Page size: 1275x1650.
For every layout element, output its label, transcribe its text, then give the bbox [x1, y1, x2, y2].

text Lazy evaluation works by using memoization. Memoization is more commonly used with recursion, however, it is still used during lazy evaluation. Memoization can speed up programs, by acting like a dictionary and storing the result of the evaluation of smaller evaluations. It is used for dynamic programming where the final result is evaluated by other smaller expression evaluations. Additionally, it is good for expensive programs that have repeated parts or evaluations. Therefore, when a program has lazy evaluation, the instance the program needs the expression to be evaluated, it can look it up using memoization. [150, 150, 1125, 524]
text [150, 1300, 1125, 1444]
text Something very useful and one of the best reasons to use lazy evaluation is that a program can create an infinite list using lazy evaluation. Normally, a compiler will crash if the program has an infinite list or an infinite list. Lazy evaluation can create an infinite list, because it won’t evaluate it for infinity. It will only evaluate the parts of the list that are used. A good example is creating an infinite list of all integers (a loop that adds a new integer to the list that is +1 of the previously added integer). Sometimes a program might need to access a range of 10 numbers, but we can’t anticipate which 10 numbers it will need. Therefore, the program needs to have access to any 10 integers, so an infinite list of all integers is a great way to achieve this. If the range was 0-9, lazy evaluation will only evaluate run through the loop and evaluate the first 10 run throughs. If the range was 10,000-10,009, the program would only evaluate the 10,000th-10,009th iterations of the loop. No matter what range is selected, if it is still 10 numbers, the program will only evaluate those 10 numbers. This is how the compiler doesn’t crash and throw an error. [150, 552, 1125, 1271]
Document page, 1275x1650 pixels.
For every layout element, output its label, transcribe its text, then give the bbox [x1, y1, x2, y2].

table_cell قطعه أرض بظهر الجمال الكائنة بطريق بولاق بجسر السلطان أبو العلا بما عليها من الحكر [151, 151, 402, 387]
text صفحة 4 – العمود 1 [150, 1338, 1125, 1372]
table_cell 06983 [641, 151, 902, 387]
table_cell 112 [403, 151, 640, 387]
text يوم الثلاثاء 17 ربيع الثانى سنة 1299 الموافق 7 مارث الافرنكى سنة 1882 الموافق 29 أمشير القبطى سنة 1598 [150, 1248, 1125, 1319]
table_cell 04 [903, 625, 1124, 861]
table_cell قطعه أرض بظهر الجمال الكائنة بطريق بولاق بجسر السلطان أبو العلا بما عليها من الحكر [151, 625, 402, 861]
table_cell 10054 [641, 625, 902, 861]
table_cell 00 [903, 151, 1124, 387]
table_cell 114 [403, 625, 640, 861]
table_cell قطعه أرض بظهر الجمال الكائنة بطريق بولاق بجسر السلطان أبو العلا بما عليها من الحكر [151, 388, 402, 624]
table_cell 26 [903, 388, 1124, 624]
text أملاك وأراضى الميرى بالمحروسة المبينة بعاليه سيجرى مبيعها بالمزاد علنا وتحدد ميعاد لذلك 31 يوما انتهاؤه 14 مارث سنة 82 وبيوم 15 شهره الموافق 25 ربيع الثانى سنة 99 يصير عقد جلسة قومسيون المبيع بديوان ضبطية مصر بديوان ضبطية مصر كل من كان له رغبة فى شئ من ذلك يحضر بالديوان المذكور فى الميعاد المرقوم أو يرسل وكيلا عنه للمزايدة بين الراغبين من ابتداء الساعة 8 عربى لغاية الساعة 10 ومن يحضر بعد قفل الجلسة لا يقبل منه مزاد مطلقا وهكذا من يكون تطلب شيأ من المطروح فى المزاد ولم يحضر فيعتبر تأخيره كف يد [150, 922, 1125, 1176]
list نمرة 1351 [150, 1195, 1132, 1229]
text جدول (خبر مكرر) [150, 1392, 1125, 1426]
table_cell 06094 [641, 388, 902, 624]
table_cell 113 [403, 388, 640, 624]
☆ ☆ ☆
Exercise requirements → Give the listing again, exactly as it was written.

Result of the task →
Page size: 1275x1650.
For every layout element, output its label, transcribe its text, then give the bbox [x1, y1, x2, y2].

text Lazy evaluation works by using memoization. Memoization is more commonly used with recursion, however, it is still used during lazy evaluation. Memoization can speed up programs, by acting like a dictionary and storing the result of the evaluation of smaller evaluations. It is used for dynamic programming where the final result is evaluated by other smaller expression evaluations. Additionally, it is good for expensive programs that have repeated parts or evaluations. Therefore, when a program has lazy evaluation, the instance the program needs the expression to be evaluated, it can look it up using memoization. [150, 150, 1125, 524]
text [150, 1300, 1125, 1444]
text Something very useful and one of the best reasons to use lazy evaluation is that a program can create an infinite list using lazy evaluation. Normally, a compiler will crash if the program has an infinite list or an infinite list. Lazy evaluation can create an infinite list, because it won’t evaluate it for infinity. It will only evaluate the parts of the list that are used. A good example is creating an infinite list of all integers (a loop that adds a new integer to the list that is +1 of the previously added integer). Sometimes a program might need to access a range of 10 numbers, but we can’t anticipate which 10 numbers it will need. Therefore, the program needs to have access to any 10 integers, so an infinite list of all integers is a great way to achieve this. If the range was 0-9, lazy evaluation will only evaluate run through the loop and evaluate the first 10 run throughs. If the range was 10,000-10,009, the program would only evaluate the 10,000th-10,009th iterations of the loop. No matter what range is selected, if it is still 10 numbers, the program will only evaluate those 10 numbers. This is how the compiler doesn’t crash and throw an error. [150, 552, 1125, 1271]
Document page, 1275x1650 pixels.
For every layout element, output its label, transcribe its text, then give the bbox [x1, y1, x2, y2].

table_cell قطعه أرض بظهر الجمال الكائنة بطريق بولاق بجسر السلطان أبو العلا بما عليها من الحكر [151, 151, 402, 387]
text صفحة 4 – العمود 1 [150, 1338, 1125, 1372]
table_cell 06983 [641, 151, 902, 387]
table_cell 112 [403, 151, 640, 387]
text يوم الثلاثاء 17 ربيع الثانى سنة 1299 الموافق 7 مارث الافرنكى سنة 1882 الموافق 29 أمشير القبطى سنة 1598 [150, 1248, 1125, 1319]
table_cell 04 [903, 625, 1124, 861]
table_cell قطعه أرض بظهر الجمال الكائنة بطريق بولاق بجسر السلطان أبو العلا بما عليها من الحكر [151, 625, 402, 861]
table_cell 10054 [641, 625, 902, 861]
table_cell 00 [903, 151, 1124, 387]
table_cell 114 [403, 625, 640, 861]
table_cell قطعه أرض بظهر الجمال الكائنة بطريق بولاق بجسر السلطان أبو العلا بما عليها من الحكر [151, 388, 402, 624]
table_cell 26 [903, 388, 1124, 624]
text أملاك وأراضى الميرى بالمحروسة المبينة بعاليه سيجرى مبيعها بالمزاد علنا وتحدد ميعاد لذلك 31 يوما انتهاؤه 14 مارث سنة 82 وبيوم 15 شهره الموافق 25 ربيع الثانى سنة 99 يصير عقد جلسة قومسيون المبيع بديوان ضبطية مصر بديوان ضبطية مصر كل من كان له رغبة فى شئ من ذلك يحضر بالديوان المذكور فى الميعاد المرقوم أو يرسل وكيلا عنه للمزايدة بين الراغبين من ابتداء الساعة 8 عربى لغاية الساعة 10 ومن يحضر بعد قفل الجلسة لا يقبل منه مزاد مطلقا وهكذا من يكون تطلب شيأ من المطروح فى المزاد ولم يحضر فيعتبر تأخيره كف يد [150, 922, 1125, 1176]
list نمرة 1351 [150, 1195, 1132, 1229]
text جدول (خبر مكرر) [150, 1392, 1125, 1426]
table_cell 06094 [641, 388, 902, 624]
table_cell 113 [403, 388, 640, 624]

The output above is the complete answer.